Material production is the result of the
highest spiritual quality
and activity. That the second-handers ride on it, push themselves to the forefront and often grab all the profit, is due to the geniuses permitting it, [which in turn is due to] the acceptance of the moral theory of altruism and the blindness of the geniuses to their own nature and function, to the actual principles of their own existence.
And, in degree, in regard to each particular man involved in material production, he succeeds only to the extent to which he functions on the principles of the creators, on his independent rational judgment; to the extent to which he uses the “social” method and functions on the principles of a second-hander, he fails. (In a free society, he fails personally. As society begins to get collectivized (controlled), he has a chance of succeeding in the narrow sense of keeping his graft, loot or profit—but then, and to the extent of his success in this, he destroys society and the whole economy. Material production is not the product of the second-hander and cannot be kept going on his methods and principles.)
Show that the real sources, the spark-plugs of material production (the inventors and industrialists), are creators in the same sense, with the same heroic virtues, of the same high
spiritual
order, as the men usually thought of as creators—the artists. Show that
any
original rational idea, in any sphere of man’s activity, is an act of creation.
Vindicate
the industrialist—the author of material production (John Galt, Hank Rearden, Dagny Taggart).
Of course, that cheap snobbery about material production is based on a deeper philosophical error—on the vicious idea of “matter as sin” and spirit as its antagonist. And it’s logical that if one accepts that idea (which represents the debasement of man and of the earth), then one considers the activity of preserving man’s survival (material production) as low and evil. To be high, one must then starve to death—that’s “liberating the spirit.”
Tie this to the clear exposition of the fact (as
clear
as you can make it) that the material is only the expression of the spiritual; that it can be neither created
nor used
without the spiritual (thought); that it has no meaning without the spiritual, that it is only the means to a spiritual end—and, therefore, any new achievement in the realm of material production is an act of
high spirituality,
a great triumph and expression of man’s spirit. And show that those who despise “the material” are those who despise man and whose basic premises are aimed at man’s destruction.
For anyone who gets confused by the spectacle of second-handers “placing the material first”—show that these second-handers are not the creators, but the destroyers of material production.
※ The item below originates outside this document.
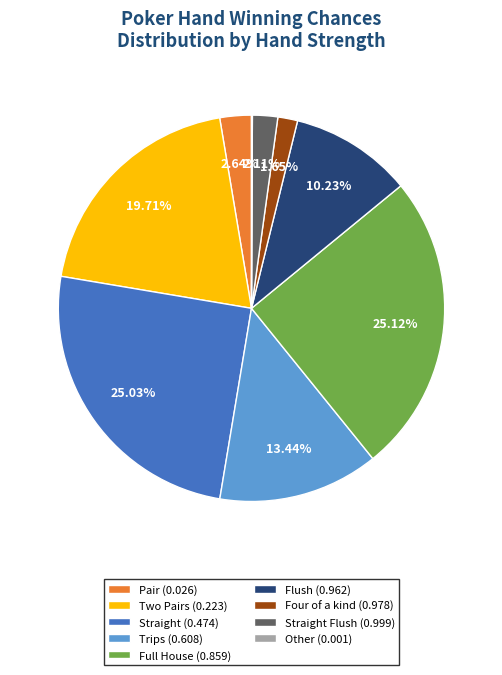

Does Flush (0.962) represent more than half of the total?

No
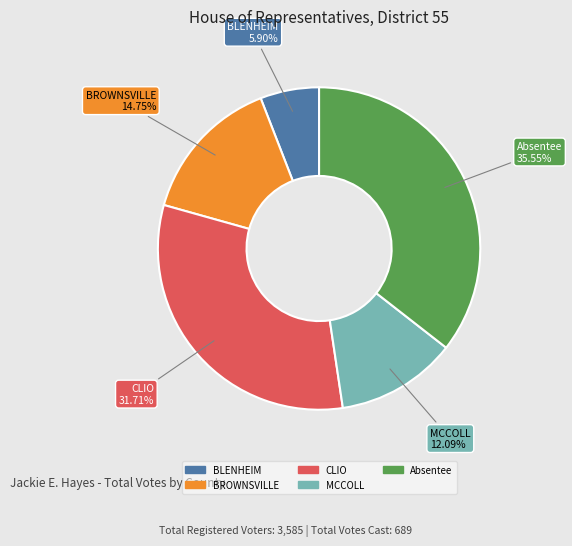

Is there a majority slice in this chart?

No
Show that to conquer, control, and create in the material realm requires the highest kind of spiritual activity and the highest type of “spiritual” man.
And, to go to the roots of the whole vicious error,
blast
the separation of man into “body” and “soul,” the opposition of “matter” and “spirit.” Man is an indivisible entity, possessing both elements—but not to be split into them, since they can be considered separately only for purposes of discussion, not in actual fact. In actual fact, man is an indivisible, integrated entity—and his place is here, on earth. His “spirit” is his mind—his control over the earth.
Incidentally, note that the good industrialists (such as I’ve met) are high types of men—whereas the artists (allegedly the “spiritual” men) are neurotic or depraved weaklings. The material producers deal in, with and through reason (they have to)—and look at the successes they have achieved. The alleged “men of the spirit” deal in emotionalism and mysticism, in the irrational (by having accepted the irrational or “inspirational” premise)—and look at the sickening state and centuries-long stagnation of men’s spiritual life (their philosophies, their morality, their state of misery, futility, and confusion). The industrialists are moral
because
they function on the basis of reason. The artists are the depraved types. (There’s the tie of reason and morality.)